Counterfactual thinking in patients with amnesia

Sinéad L Mullally 1,*, Eleanor A Maguire 2,*
PMCID: PMC4231991  PMID: 24978690

Abstract

We often engage in counterfactual (CF) thinking, which involves reflecting on “what might have been.” Creating alternative versions of reality seems to have parallels with recollecting the past and imagining the future in requiring the simulation of internally generated models of complex events. Given that episodic memory and imagining the future are impaired in patients with hippocampal damage and amnesia, we wondered whether successful CF thinking also depends upon the integrity of the hippocampus. Here using two nonepisodic CF thinking tasks, we found that patients with bilateral hippocampal damage and amnesia performed comparably with matched controls. They could deconstruct reality, add in and recombine elements, change relations between temporal sequences of events, enabling them to determine plausible alternatives of complex episodes. A difference between the patients and control participants was evident, however, in the patients' subtle avoidance of CF simulations that required the construction of an internal spatial representation.
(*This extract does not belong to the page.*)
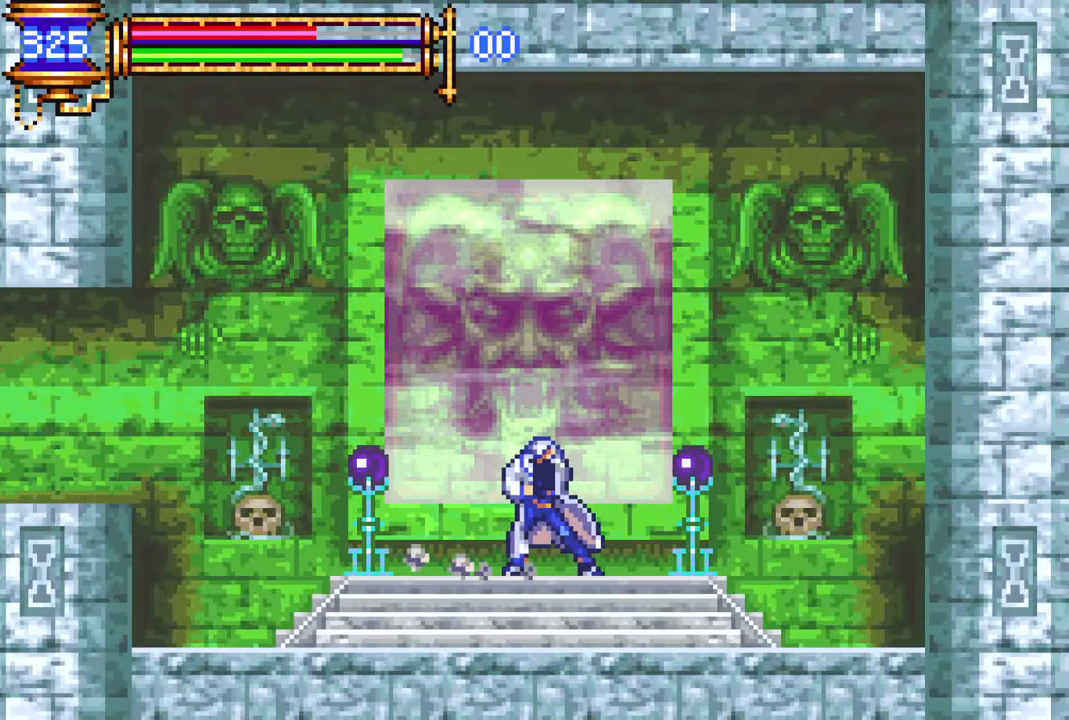
{"buttons": [], "left_stick": "center", "right_stick": "center", "events": [[50, "DPAD_UP", "down"], [133, "DPAD_UP", "up"], [450, "DPAD_LEFT", "down"], [500, "DPAD_LEFT", "up"]]}
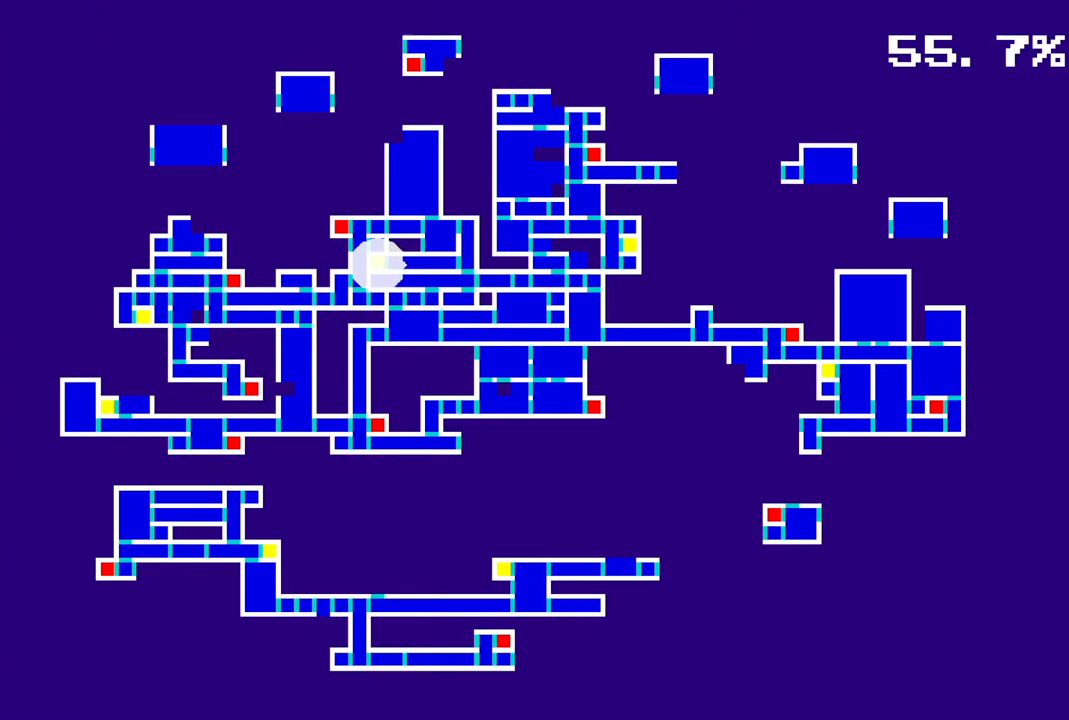
{"buttons": [], "left_stick": "center", "right_stick": "center", "events": [[150, "DPAD_LEFT", "down"], [233, "DPAD_LEFT", "up"], [300, "DPAD_LEFT", "down"], [400, "DPAD_LEFT", "up"]]}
Overall, our findings suggest that mental simulation in the form of nonepisodic CF thinking does not seem to depend upon the hippocampus unless there is the added requirement for construction of a coherent spatial scene within which to play out scenarios. © 2014 The Authors. Hippocampus Published by Wiley Periodicals, Inc.

Keywords: counterfactual thinking, episodic memory, imagination, scene construction, amnesia, hippocampus

INTRODUCTION

Ruminating on alternative versions of reality—“what if I had become a musician instead of a scientist”—is known as counterfactual (CF) thinking (Kahneman and Tversky, 1982; Byrne, 2005). CF thinking is thought to play an important role in everyday cognition by informing and regulating our future behavior (Roese and Olson, 1995; Roese, 1997). Interestingly, CF thinking, like recalling the past and imagining the future, requires a person to simulate internal models of events and to compare these internally generated models with external reality (Knight and Grabowecky, 1995). A tight neural coupling between recollecting the past and simulating future or fictitious events has been observed (Schacter et al., 2012; Klein, 2013; Maguire and Mullally, 2013). In particular, the hippocampus, once synonymous with memory alone (Scoville and Milner, 1957), is now believed to play a key role in both cognitive functions. This raises the interesting question of whether the hippocampus is also required for CF thinking. Here an important distinction must be made between episodic CF thinking, which involves an individual's personal experiences, and nonepisodic or nonpersonal CF thinking which is not directly self-relevant (for a review see Schacter et al., in press). Hippocampal activation in healthy subjects during episodic CF thinking has been noted in several functional MRI studies (De Brigard et al., 2013; Van Hoeck et al., 2013). However, these studies could not address the question of whether the hippocampus is necessary for successful episodic simulation of alternative versions of reality, nor did they examine nonpersonal CF thinking.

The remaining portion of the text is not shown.